Letters From a Killer

I began my career in journalism with a number of ambitions. They did not include striking up a correspondence with a serial killer. Yet little over a year into my first posting, with a leading freelance news agency, I was asked to become the point of contact for a man whose very name continues to anger and unsettle...

I began my career in journalism with a number of ambitions. They did not include striking up a correspondence with a serial killer.

Yet little over a year into my first posting, with a leading freelance news agency, I was asked to become the point of contact for a man whose very name continues to anger and unsettle almost half a century after he embarked on a killing spree in North West England with his then lover, Myra Hindley.

Ian Brady was jailed for life just over a year before I was born. However, his exploits were still very familiar.

In 27 months between the Summer of 1963 and October 1965, he and Hindley murdered five youngsters, ranging in age from 10 to 17.

Even so, the task of liaising with Brady meant involvement in just another story, one of many during my quarter of a century in the media. That doesn't mean that I was unaware of the residual news potential of the case.

I had begun work as a reporter just a week after the remains of Pauline Reade were retrieved from a shallow grave on Saddleworth Moor, almost 24 years to the day since she was abducted on her way home from a dance.

The discovery followed return trips to the Moors for Brady and Hindley, ringed by police and tracked by media.

Every letter from Brady brought a revelation of sorts.

The first thing which I noticed as our three years of letters commenced was just how orderly his messages were. Each arrived in envelopes whose every fold was sealed with a small strip of sellotape, beneath which were his initials - 'ISB' for his full name, Ian Stewart-Brady - and the date on which the notes were posted.

The style of handwriting never varied, regardless of whether the letters they composed spanned two or 12 pages. Neat, joined-up handwriting, slanting slightly to the right and inked in blue or black biro.

The tone, at first, was cold and formal but soon gave way to familiarity. Each letter began and ended with politeness, thanks and, eventually, "Best wishes". In a short time, I was no longer "Sir" but "Dear Brendan".

Both Brady and I knew this was no casual correspondence. I was keen to determine fresh information which might throw new light on the case and, in particular, lead to the body of Keith Bennett, the only one of the victims still undiscovered.

Brady appeared eager to use the contact as a means of trying to shape his perception in the media and denigrate those individuals - including his doctors, the police, the Home Office and, of course, Myra Hindley - who he believed were responsible for his position.

In addition to peppering his letters with reference to those in authority who he believed to be "cranks" and freemasons, Brady was driven to scupper Hindley's attempts to secure parole.

After a year of largely innocuous postal ping-pong, his letters became confessional. In one, written in late November 1989, he confessed to four killings - two in Scotland and two more in Greater Manchester - which had not featured in those atrocities for which he and Hindley had been incarcerated.

He expanded upon his claims in several other notes.

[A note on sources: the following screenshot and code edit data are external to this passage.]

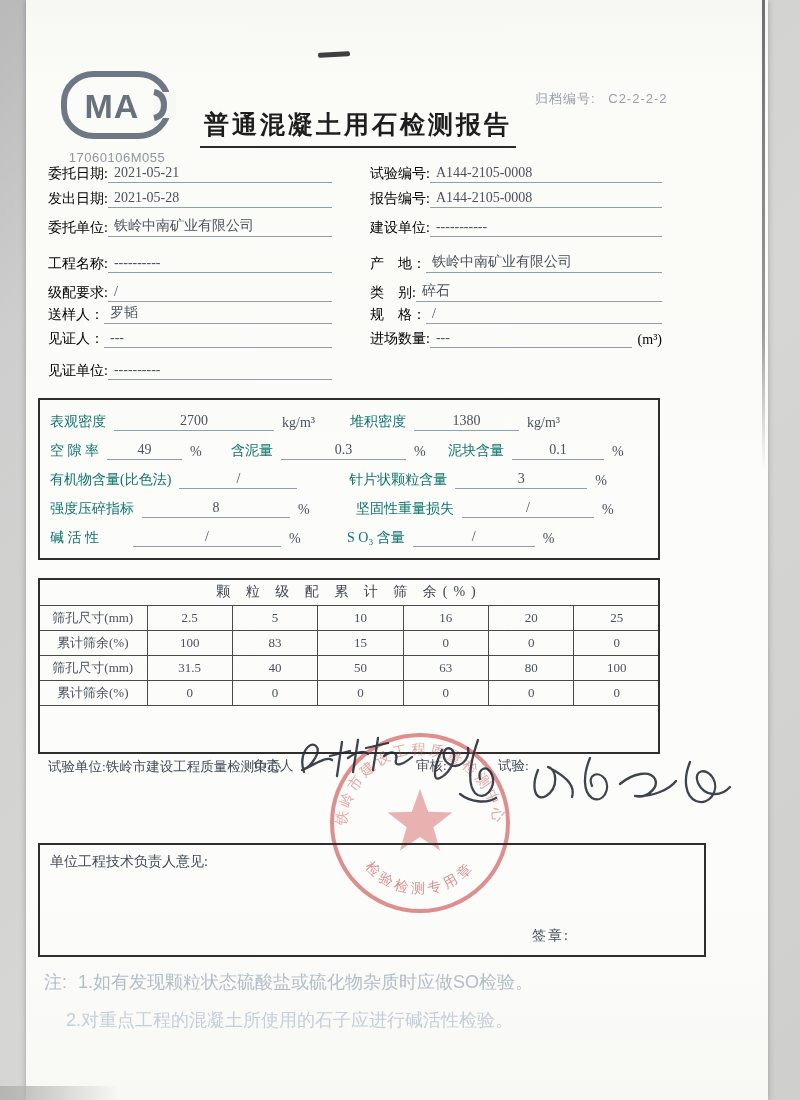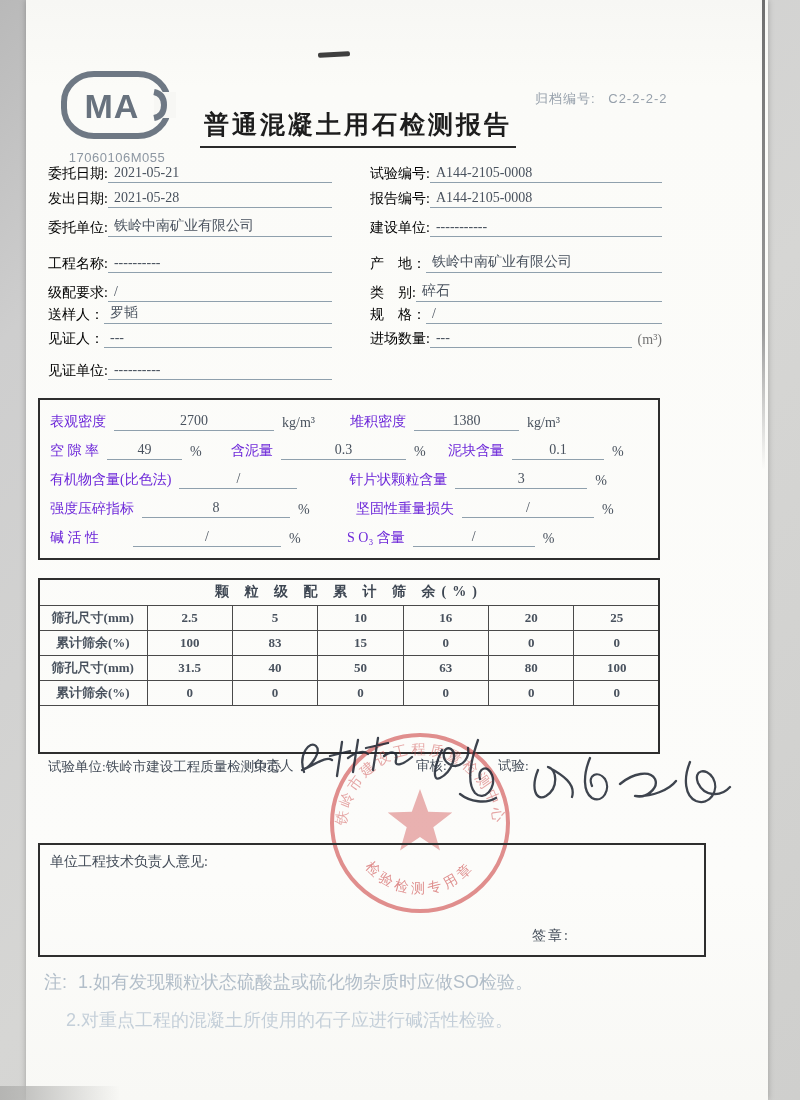--- a/index.html
+++ b/index.html
@@ -26,34 +26,34 @@
   .cma-code{font-size:13px;color:#8d97a2;letter-spacing:.5px;margin-top:0;
     font-family:"Liberation Sans",sans-serif;}
   
   .col{position:absolute;top:164px;display:flex;flex-direction:column;}
   .col-left{left:48px;width:284px;}
   .col-right{left:370px;width:292px;}
   .frow{display:flex;align-items:flex-end;font-size:14px;height:19px;}
   .frow .lbl{white-space:pre;color:#000000;}
   .frow .val{flex:1;border-bottom:1.2px solid #8fa0ad;color:#49525e;
     padding:0 4px 1px 6px;white-space:pre;}
-  .frow .unit{margin-left:6px;color:#737373;margin-top:48px;}
+  .frow .unit{margin-left:6px;color:#000000;margin-top:48px;}
   
   .props{position:absolute;left:38px;top:398px;width:622px;height:162px;
     border:2px solid #2e2e2e;box-sizing:border-box;background:transparent;
     display:flex;flex-direction:column;justify-content:space-around;padding:6px 0;}
   .prow{display:flex;align-items:flex-end;font-size:14px;padding-left:10px;height:20px;}
-  .prow .plbl{white-space:pre;color:#6d28d9;}
+  .prow .plbl{white-space:pre;color:#0f766e;}
   .prow .pval{border-bottom:1.2px solid #8fa0ad;text-align:center;color:#49525e;
     margin-left:8px;padding-bottom:1px;}
   .prow .punit{margin-left:8px;color:#49525e;width:52px;}
   
   .sieve{position:absolute;left:38px;top:578px;width:622px;border-collapse:collapse;
     table-layout:fixed;font-size:13px;color:#49525e;}
-  .sieve td{border:1px solid #4a4a4a;text-align:center;height:24px;padding:0;font-weight:bold;}
+  .sieve td{border:1px solid #4a4a4a;text-align:center;height:24px;padding:0;}
   .sieve .ttl{border:1px solid #4a4a4a;font-size:14px;letter-spacing:6px;color:#3d4652;height:26px;}
   .sieve-wrap{position:absolute;left:38px;top:578px;width:622px;height:176px;
     border:2px solid #2e2e2e;box-sizing:border-box;pointer-events:none;}
   .sieve .concl-lbl{letter-spacing:2px;}
   .sieve .concl-txt{text-align:left;padding:3px 8px;line-height:1.55;height:50px;}
   
   .footer-line{position:absolute;left:48px;top:757px;width:700px;font-size:13.5px;color:#434c58;}
   .lab{display:inline-block;width:252px;vertical-align:top;line-height:1.45;}
   .sign-lbl{position:absolute;top:0;}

Though the details were scant, they presented a need for me to raise them with police. Unbeknown to me, Brady had already mentioned them to Detective Chief Superintendent Peter Topping, the former Greater Manchester Police officer who had led the reopened investigation that had succeeded in finding Pauline Reade.

Topping later referred to them in his autobiography, setting out how the alleged offences had been checked but could not be substantiated.

In the same letter to me, Brady had suggested that Topping - a common target for his bile - had been looking in the wrong place for Keith Bennett's body and with too few resources.

The topic - and the issue of Brady's willingness to help in the search for Bennett - would resurface in late 2012, a short time before the boy's mother, Winifred Johnson, died having failed in the quest to give her son a burial which had dominated the last decades of her life.

It was that renewed attention which caused me to pull the Brady letters from my archives, where they had lain for more than 20 years after contact with Patient 490 at Ashworth Hospital ceased and I moved onto other professional ports of call.

Re-reading them, it was as easy to determine Brady's state of mind as it had been listening to his evidence during a mental health tribunal which he had requested in a vain attempt to force a removal from Ashworth back to the mainstream prison population.

When he was angry, paragraphs would cover entire pages of lined notepaper and his grasp of punctuation would fail him. A succession of words would be underlined twice in black ink, emphasising the mostly bitter points he was at pains to make.

Given his tribunal failure, it now seems likely that Brady will die at Ashworth. It remains to be seen whether he will take his final secret - the whereabouts of Keith Bennett's body - to his grave.

Whether he does, is able to or not, he will at least have the comfort of knowing his resting place will not be a shallow pit on moorland whose very name is forever destined to be linked with murder.